Alternatively, if control data cannot be incorporated, it might be worth discussing whether OBIS wanted to adopt some sort of conservative standard practice, like removing records from all ASVs detected in the controls. This would have to be understood by users and throughout the broader community, though.

Can OBIS help in developing genetic reference databases?

Especially with eDNA data, there is a need for reliable, (possibly local?) genetic reference databases that are used for the taxonomic assignment of sequences. Is there a role that OBIS as a database could have in developing more reliable genetic databases? Obviously we cannot (and do not want to) compete with existing genetic databases, but can we envision possibilities for curation for example?

NCBI taxonomy as a taxonomic authority

Could NCBI taxonomy IDs be useful as taxonomic links?
Where will these be added?

Differentiate between physical occurrences vs. DNA occurrences

Question from meeting:
▪ How can users of the data differentiate between occurrences based on physical samples vs. dna?
▪ Dmitry Schigel of GBIF said that they have been thinking about this, currently this would be recorded/sliced through the BasisOfRecord field, but this is not ideal.
▪ Possibility to use flags on data for the different sources
▪ Concerns about how non-genetic scientists can use the data (Katrina Exter). Let's say someone wants to compares the species from eDNA from project X to those from project Y, how will they know that they are comparing like with like? If the type of sequences are different (e.g. ITS vs 16S) then you will by definition get different species-sets out of the data because they don't look at the same creatures.

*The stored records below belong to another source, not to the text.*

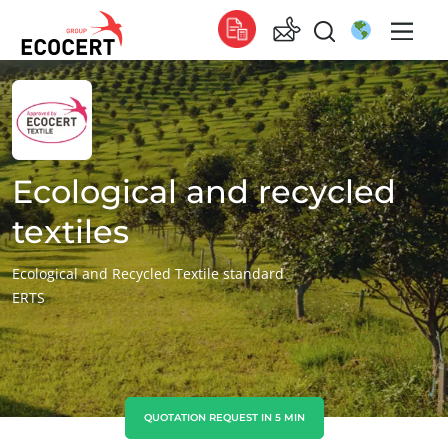
OUR SERVICES
Global
Certification
Global
(English)
Training
Global
(French)
Ecological and recycled
Consulting
Global
(Spanish)
textiles
Africa
Ecological and Recycled Textile standard
ERTS
South Africa
(English)
Tunisia
(French)
Asia
China
(Chinese)
QUOTATION REQUEST IN 5 MIN
ECOCERT
India
(English)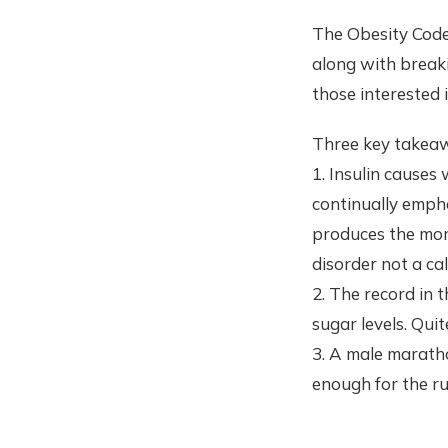
The Obesity Code 
along with breaki
those interested i
Three key takeaw
1. Insulin causes 
continually emph
produces the more 
disorder not a cal
2. The record in 
sugar levels. Qui
3. A male marath
enough for the ru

If project X uses library XX and project Y uses library YY, and they are known to have different levels of accuracy or coverage, then you are not comparing like-to-like. But how can someone know that, if they do not have a background in DNA? Do we expect them to figure it out themselves (which is a option, but then it would be good to add a flag warning people to do this).

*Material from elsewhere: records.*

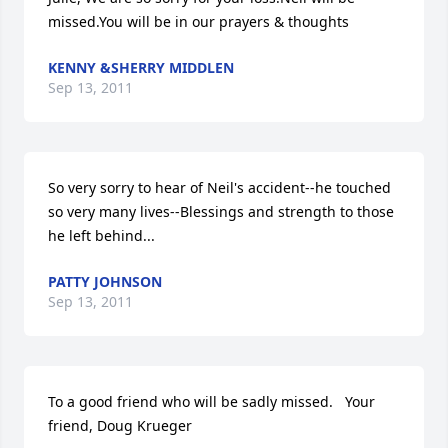
missed.You will be in our prayers & thoughts
KENNY &SHERRY MIDDLEN
Sep 13, 2011
So very sorry to hear of Neil's accident--he touched 
so very many lives--Blessings and strength to those 
he left behind...
PATTY JOHNSON
Sep 13, 2011
To a good friend who will be sadly missed.   Your 
friend, Doug Krueger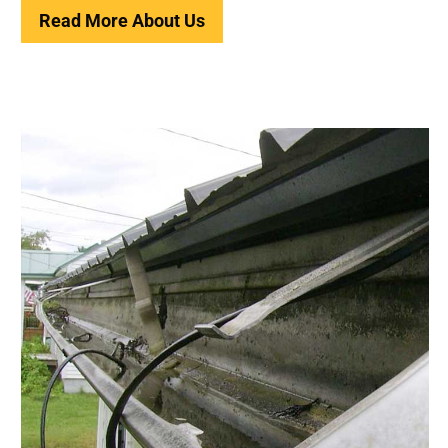
Read More About Us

We need to make sure that when searching for occurrences, there is a clear separation between DNA-data vs. other occurrence data.

Including protocols

How to include protocols in Dwc-A?

Use of ocean best practices, or protocols.io URI

How will ABS on DSI be ensured in OBIS

This question is on DSI, and how is the use of this data defined/restricted by the Nagoya protocol:

Clarifications from Katrina Exter: ABS-related permits are for
(1) collecting the physical samples by a named someone(s)
(2) the purpose for the collecting. Any digital data derived from the samples (in this case, DwC-A files on OBIS) should include, in their metadata, the ABS permits that were obtained (permit numbers and other info).

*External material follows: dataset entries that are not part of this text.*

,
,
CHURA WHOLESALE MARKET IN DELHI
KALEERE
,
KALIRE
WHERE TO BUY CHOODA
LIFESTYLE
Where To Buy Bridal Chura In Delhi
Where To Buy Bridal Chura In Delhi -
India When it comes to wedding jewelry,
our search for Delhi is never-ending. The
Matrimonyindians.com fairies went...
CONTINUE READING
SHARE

But, this information is not necessary for anyone who then comes along and re-uses that digital data. Only if they re-use the physical data do they need to get a new permit. HOWEVER, the scope is changing and digital data may be fall under NP. That, I guess, would mean that definitely the original ABS permit information has to be in the metadata, so someone who wants to reuse the digital data can find out if they need to apply for new ABS permits. Now, whose responsibility it is to ensure that people do not use the data without the correct ABS, I am not sure about it. I have heard both that it is the responsibility of the data provide (e.g. OBIS) and that it is NOT their responsibility. But for sure, providing all necessary information will be OBIS's responsibility as they are the data publisher (no?)

We need to find out how this will exactly work.

Dealing with unnamed/cryptic species

In GBIF it is possible to add OTU/ASV-ID's as an identifyer, but this is not currently possible in OBIS. At the moment we recommend registering the highest possible scientific name. Are there other possibilities?